Work request =
When you reach the line containing "framed print: none [469,69,615,218]", start transcribing exactly and continue through the last line of the data, skipping every picture.

Source material =
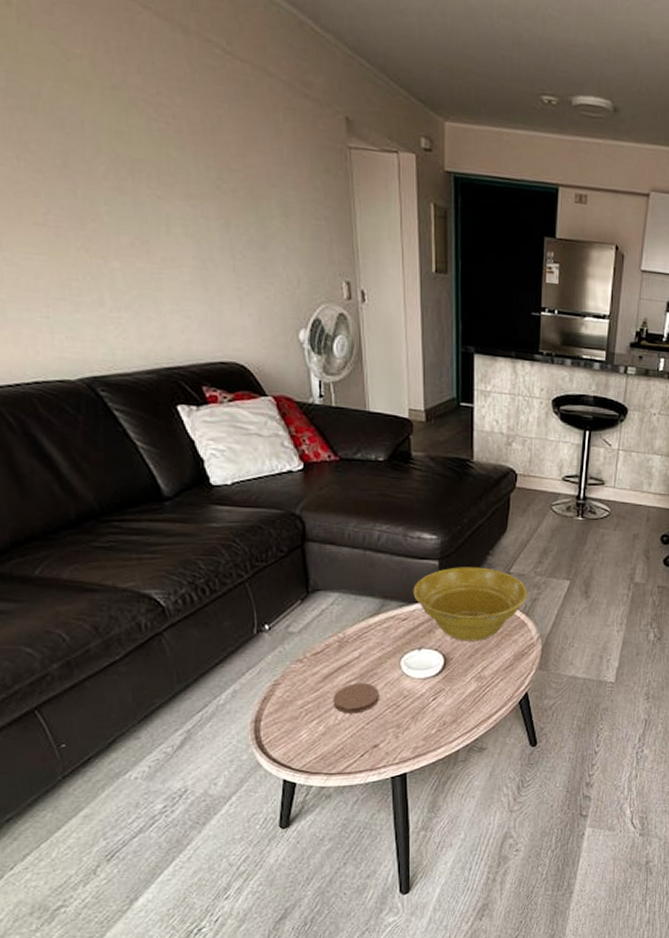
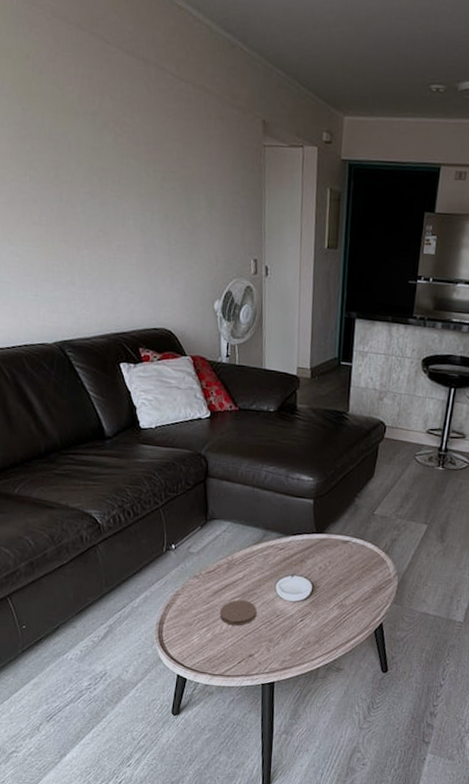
planter bowl: present [413,567,528,641] -> none [290,506,389,573]

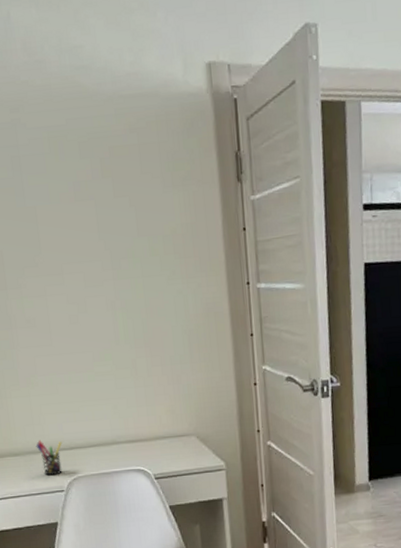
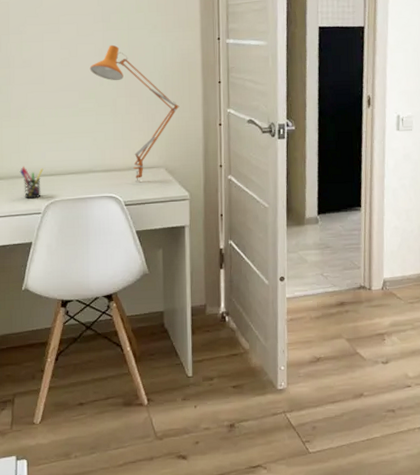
desk lamp: none [102,296,208,452] -> present [89,44,180,182]

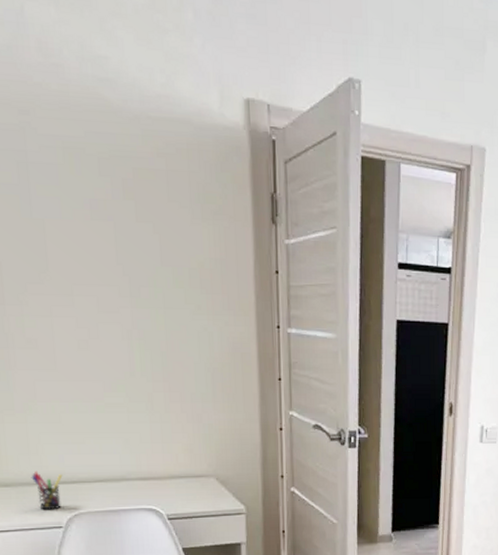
desk lamp: present [89,44,180,182] -> none [116,326,232,492]

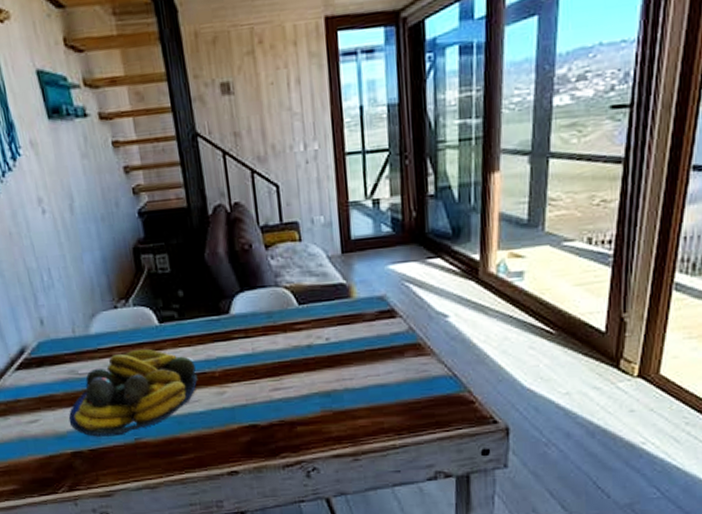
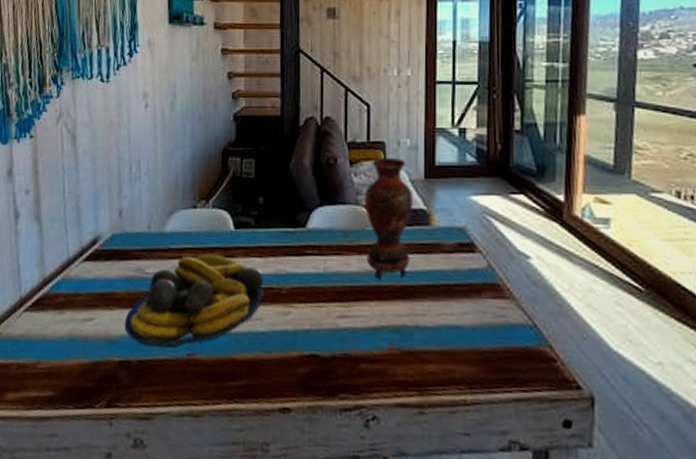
vase: none [282,236,335,352] -> present [363,158,413,279]

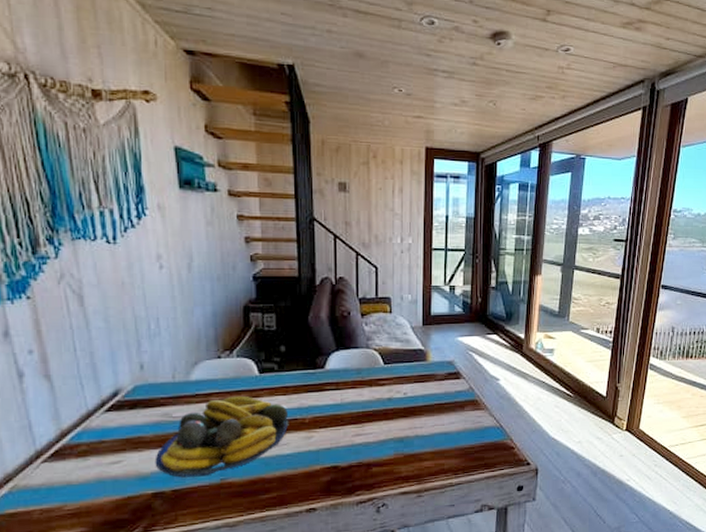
vase: present [363,158,413,279] -> none [373,310,414,404]

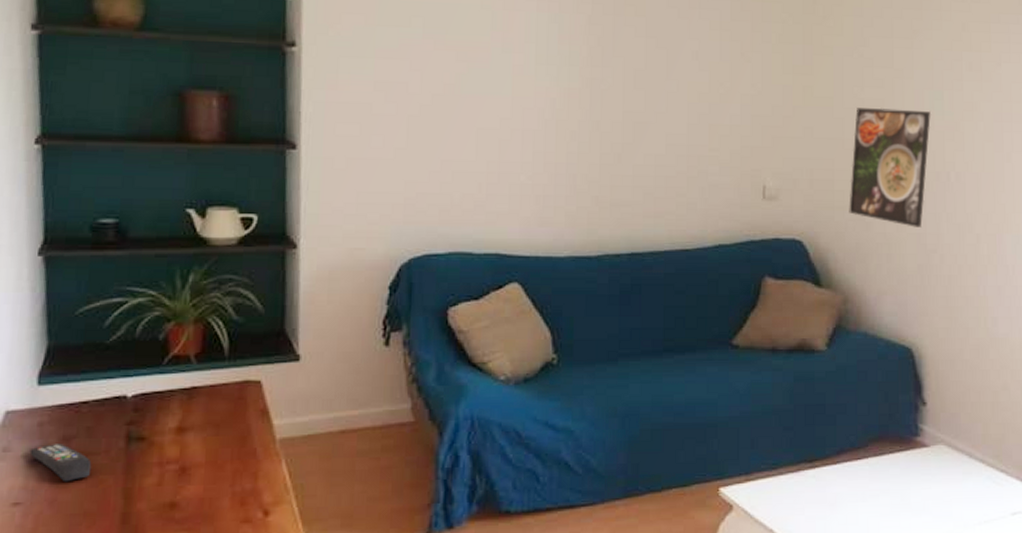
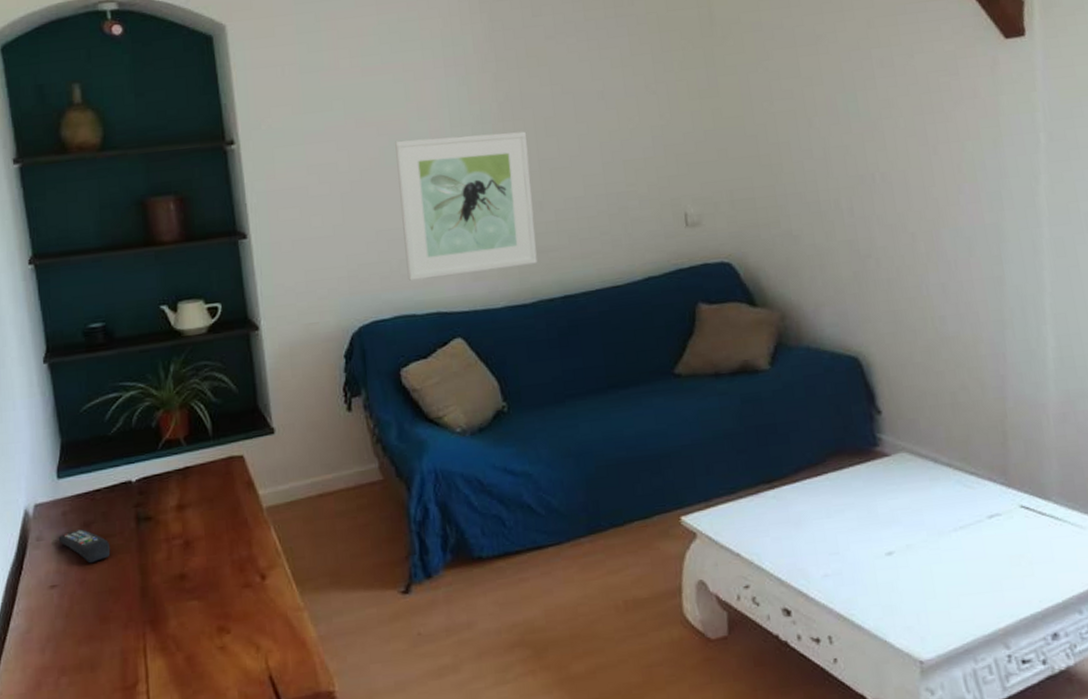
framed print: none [469,69,615,218] -> present [395,131,537,281]
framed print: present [849,107,932,228] -> none [768,115,852,235]

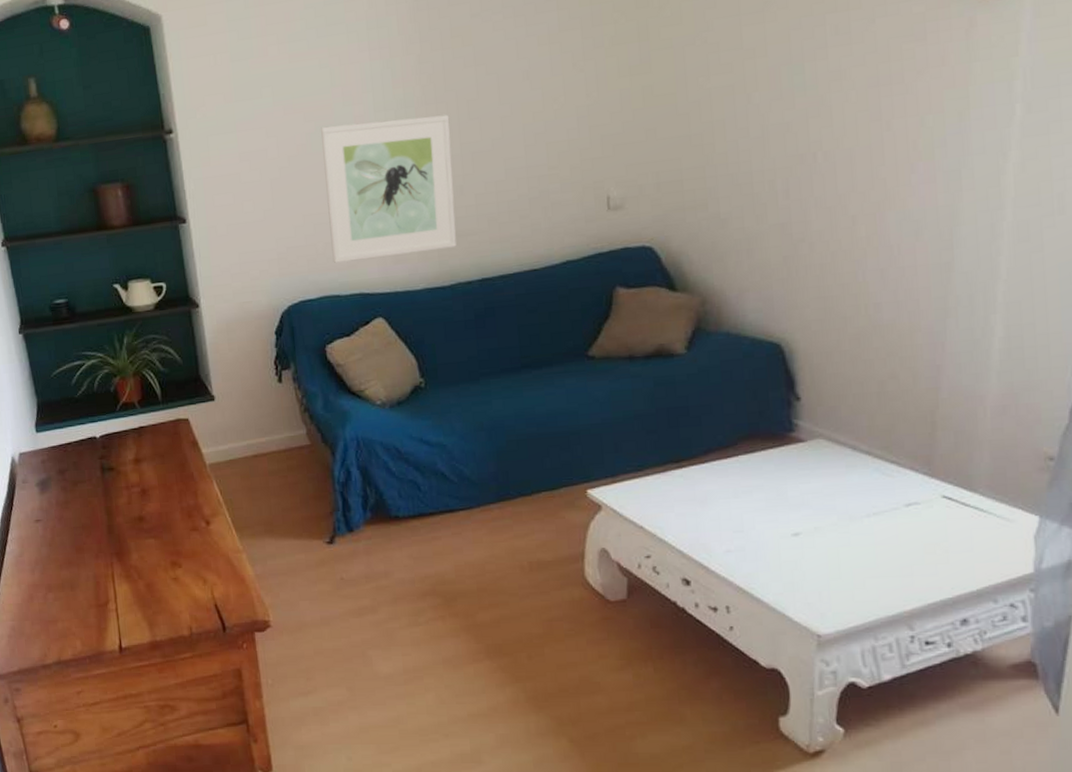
remote control: present [58,529,111,564] -> none [39,475,82,504]

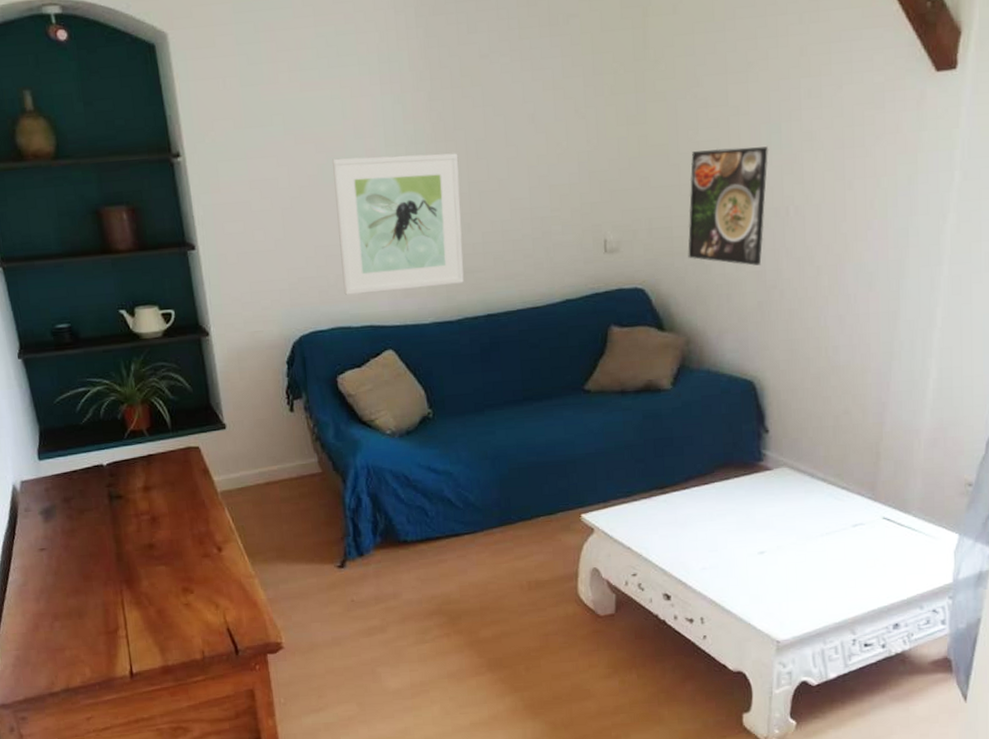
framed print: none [700,89,792,218] -> present [688,146,769,266]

Expected answer =
framed print: none [469,69,615,218] -> present [395,131,537,281]
framed print: present [849,107,932,228] -> none [768,115,852,235]

remote control: present [58,529,111,564] -> none [39,475,82,504]

framed print: none [700,89,792,218] -> present [688,146,769,266]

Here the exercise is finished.